Romney, the county-seat, is situated in the heart of the county, on the South Branch of Potomac, 188 miles Nw. of Richmond, and 89 miles from Winchester. It is a small village, yet one of considerable business, and has a branch of the Bank of the Valley, several stores, and about 350 inhabitants. It was established by law in 1702, and laid off by Lord Fairfax, its founder, into streets and half-acre lots. The Parkersburg turnpike passes through it
Frankfort, Springfield, Cold Stream Mill, and Paddytown, are small villages. ,
The Ice Mountain of Hampshire is one of the greatest natural curiosities in Virginia. It rises from the eastern bank of the North River, a branch of the Capon, and is distant 26 miles Nw. from Winchester, and 16 miles E. of Romney. It is in height 400 or 500 feet.

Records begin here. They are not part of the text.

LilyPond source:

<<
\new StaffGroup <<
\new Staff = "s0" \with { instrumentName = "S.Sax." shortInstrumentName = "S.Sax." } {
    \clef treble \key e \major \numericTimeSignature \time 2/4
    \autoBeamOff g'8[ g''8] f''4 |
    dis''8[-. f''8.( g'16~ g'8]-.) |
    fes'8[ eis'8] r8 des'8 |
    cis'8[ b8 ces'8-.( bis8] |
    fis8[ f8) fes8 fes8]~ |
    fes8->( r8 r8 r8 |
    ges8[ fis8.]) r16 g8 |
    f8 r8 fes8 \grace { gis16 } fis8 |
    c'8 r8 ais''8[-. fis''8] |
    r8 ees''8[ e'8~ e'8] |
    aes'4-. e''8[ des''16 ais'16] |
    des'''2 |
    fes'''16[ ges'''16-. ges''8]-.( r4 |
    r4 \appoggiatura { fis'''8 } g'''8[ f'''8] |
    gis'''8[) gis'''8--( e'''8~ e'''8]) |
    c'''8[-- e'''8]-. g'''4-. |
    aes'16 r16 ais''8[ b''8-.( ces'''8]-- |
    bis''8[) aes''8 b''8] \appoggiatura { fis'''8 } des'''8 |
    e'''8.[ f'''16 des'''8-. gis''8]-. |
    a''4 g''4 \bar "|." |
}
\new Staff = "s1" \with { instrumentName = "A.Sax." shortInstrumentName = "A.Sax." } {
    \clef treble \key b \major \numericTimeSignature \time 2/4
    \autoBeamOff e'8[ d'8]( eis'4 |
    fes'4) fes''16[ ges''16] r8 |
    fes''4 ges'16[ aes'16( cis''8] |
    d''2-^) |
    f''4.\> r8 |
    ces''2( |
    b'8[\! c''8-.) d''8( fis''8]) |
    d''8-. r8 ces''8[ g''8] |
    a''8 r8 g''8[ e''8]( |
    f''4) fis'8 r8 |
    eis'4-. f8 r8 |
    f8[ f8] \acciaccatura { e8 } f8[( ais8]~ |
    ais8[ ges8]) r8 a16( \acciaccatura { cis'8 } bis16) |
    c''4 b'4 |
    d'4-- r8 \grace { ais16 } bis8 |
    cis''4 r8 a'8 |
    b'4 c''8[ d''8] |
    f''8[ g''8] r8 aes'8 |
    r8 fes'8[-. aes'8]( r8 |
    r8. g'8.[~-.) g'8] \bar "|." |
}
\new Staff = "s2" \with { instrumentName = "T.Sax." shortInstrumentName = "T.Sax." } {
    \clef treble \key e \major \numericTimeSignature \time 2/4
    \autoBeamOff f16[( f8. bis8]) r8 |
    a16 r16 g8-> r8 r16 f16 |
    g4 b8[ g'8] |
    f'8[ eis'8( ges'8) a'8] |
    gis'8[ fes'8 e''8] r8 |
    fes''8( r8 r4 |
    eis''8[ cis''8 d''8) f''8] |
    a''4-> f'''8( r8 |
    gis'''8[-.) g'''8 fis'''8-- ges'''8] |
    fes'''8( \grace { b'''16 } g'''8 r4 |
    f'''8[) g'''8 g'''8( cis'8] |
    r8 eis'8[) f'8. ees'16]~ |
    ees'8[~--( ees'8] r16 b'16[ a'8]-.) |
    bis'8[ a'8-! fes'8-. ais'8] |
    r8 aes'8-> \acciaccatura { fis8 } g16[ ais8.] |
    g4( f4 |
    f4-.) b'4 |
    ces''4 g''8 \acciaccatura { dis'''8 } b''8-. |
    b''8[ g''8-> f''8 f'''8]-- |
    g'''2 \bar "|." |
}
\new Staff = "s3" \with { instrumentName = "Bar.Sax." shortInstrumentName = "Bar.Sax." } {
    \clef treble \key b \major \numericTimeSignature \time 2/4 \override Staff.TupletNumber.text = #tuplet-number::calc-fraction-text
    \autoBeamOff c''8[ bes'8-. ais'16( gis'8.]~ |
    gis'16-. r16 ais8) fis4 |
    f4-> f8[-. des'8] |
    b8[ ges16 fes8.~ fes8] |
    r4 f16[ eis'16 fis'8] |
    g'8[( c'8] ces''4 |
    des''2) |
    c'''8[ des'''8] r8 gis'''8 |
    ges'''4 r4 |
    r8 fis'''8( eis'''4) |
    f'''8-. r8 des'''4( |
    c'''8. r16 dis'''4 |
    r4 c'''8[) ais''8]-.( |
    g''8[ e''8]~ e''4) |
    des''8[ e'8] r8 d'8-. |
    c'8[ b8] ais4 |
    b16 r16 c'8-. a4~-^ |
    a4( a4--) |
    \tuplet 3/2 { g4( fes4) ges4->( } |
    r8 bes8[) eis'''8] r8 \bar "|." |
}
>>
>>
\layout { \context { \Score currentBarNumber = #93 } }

The west side of the mountain, for about a quarter of a mile, is covered with a mass of loose stone of a light color, which reaches down to the bank of the river. This part of the mountain is represented in the accompanying engraving. By removing the loose ■tone, pure crystal ice can always be found in the warmest days of summer. It has been discovered even as late as the 15th of September; but never in October, although it may exist throughout the entire year, and be found, if the rocks were excavated to a sufficient depth. The body of rocks where the ice is found is subject to the full rays of the sun from nine o'clock in the morning until sunset. The sun does not have the effect of melting the ice as much as continued rains. At the base of the mountain is a spring of water colder by many degrees than spring water generally is. "Very near this spring," says Kerchcval, " the owner of the property has removed the stone, and erected a small log dairy, for the preservation of his milk, butter, and fresh meats. When the author saw this little building, which was late in the month of April, the openings between the logs, (on the side next the cavity from which the stone had been taken out,) for eighteen inches or two feet from the floor, were completely filled with ice, and about one-half the floor was covered with ice several inches thick. Mr. Deevers, who is the owner of the property, informed the author that milk, butter, or fresh meats of every kind, are perfectly safe from injury for almost any length of time, in the hottest weather If a fly venture in, he is immediately stiffened with the cold and becomes torpid. If a snake in his rambles happens to pass over the rocks covering the ice, he soon loses all motion, and dies. Christopher Heiskcll, Esq., informed the author that several instances had occurred of the snakes being found dead among the rocks covering the ice. An intelligent young lady at the same time stated that she had seen instances of this character. In truth, it was upon her first suggesting the fact, that the author was led to make inquiry of Mr. Heiskell. And Mr. Beavers stated that he had several turns removed torpid flies from his dairy into a more temperate atmosphere, when they soon recovered life and motion, and flew off."